▼

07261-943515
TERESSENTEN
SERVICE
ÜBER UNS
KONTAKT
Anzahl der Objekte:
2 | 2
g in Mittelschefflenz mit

▲

**Prompt**
Transcribe every line in the rows above without changing anything.

**Written response**
07261-943515
TERESSENTEN
SERVICE
ÜBER UNS
KONTAKT
Anzahl der Objekte:
2 | 2
g in Mittelschefflenz mit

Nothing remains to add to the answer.